Data representation in 4M-21 Any-to-Any Model (click to see video)

Architecture of 4M-21 Any-to-Any Model

The 4M-21 model is based on a transformer encoder-decoder architecture, which allows it to process and generate sequences of tokens across multiple modalities. It incorporates modality embeddings to differentiate between various input types, and the encoder can directly accept both tokenized RGB data and raw RGB pixels (through a learnable patch-wise projection), enabling its use as a Vision Transformer (ViT) backbone for transfer learning tasks. Check out this animated infographic to see the model architecture in action on the 4M-21 paper’s website.

Model architecture of 4M-21 Any-to-Any Model

Model architecture of 4M-21 Any-to-Any Model (click to see video)
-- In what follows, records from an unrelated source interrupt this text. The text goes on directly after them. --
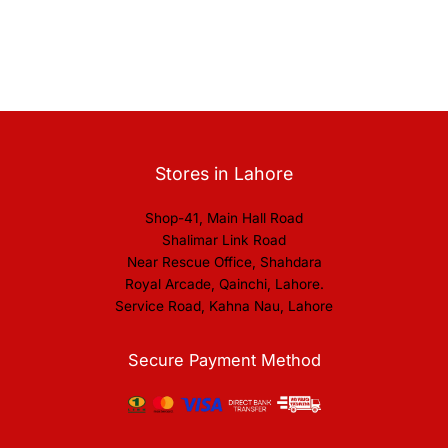
Stores in Lahore
Shop-41, Main Hall Road
Shalimar Link Road
Near Rescue Office, Shahdara
Royal Arcade, Qainchi, Lahore.
Service Road, Kahna Nau, Lahore
Secure Payment Method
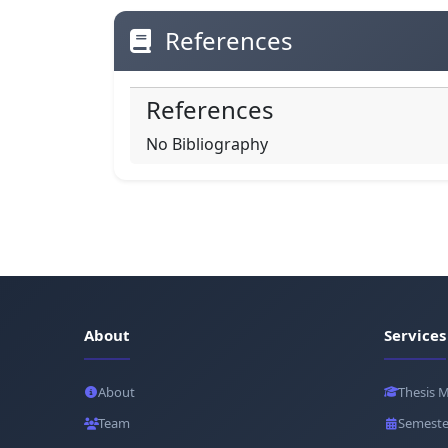
References
References
No Bibliography
About
Services
About
Thesis 
Team
Semeste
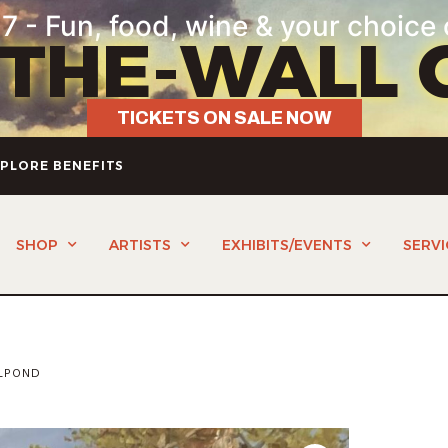
7 - Fun, food, wine & your choice 
-THE-WALL 
TICKETS ON SALE NOW
PLORE BENEFITS
SHOP
ARTISTS
EXHIBITS/EVENTS
SERVI
LPOND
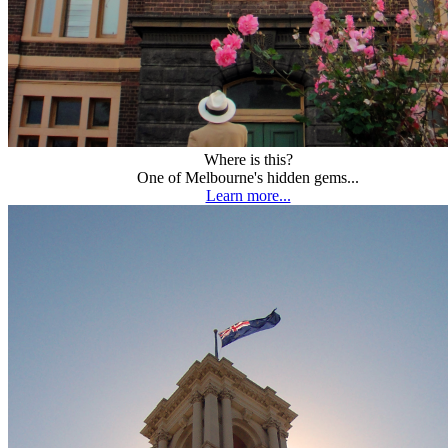
Where is this?
One of Melbourne's hidden gems...
Learn more...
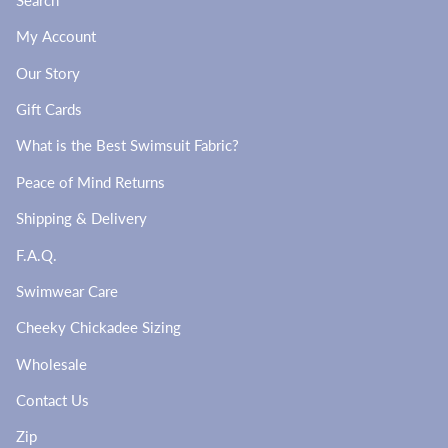
My Account
Our Story
Gift Cards
What is the Best Swimsuit Fabric?
Peace of Mind Returns
Shipping & Delivery
F.A.Q.
Swimwear Care
Cheeky Chickadee Sizing
Wholesale
Contact Us
Zip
Training 4M-21 Any-to-Any Model

It uses a masked training objective, where random subsets of tokens from all modalities are masked, and the model is trained to predict these masked tokens, effectively learning to understand and generate across all modalities simultaneously. The model is trained on massive datasets (COYO700M for images, CC12M for captions, and C4 for web text) with pseudo-labeled data for multiple modalities, allowing it to learn rich, cross-modal representations and capabilities from a diverse range of data sources.

Evaluation of 4M-21 

The 4M-21 model shows strong out-of-the-box performance across a range of vision tasks, often matching or outperforming specialized models and pseudo-labelers while being a single model for all tasks. In transfer learning experiments, 4M-21 maintains performance on tasks similar to its pre-training modalities while showing improved results on novel tasks, with performance scaling positively with model size.

The model also excels in multimodal transfer scenarios, effectively utilizing additional input modalities like depth information to significantly improve performance, suggesting that training on a broader range of modalities enhances the model's ability to leverage diverse types of input data. These results indicate that the 4M-21 approach of training on a wide range of modalities leads to a versatile and powerful model that can generalize well to various tasks and input types. 

In the following image, we can see when an RGB image is passed as input, the model is able to retrieve similar images which resemble the input.

Fetching similar using 4M-21 model

But since the model is multi-modal, we can ask it to provide the semantic segmentation of images and it will do that as well.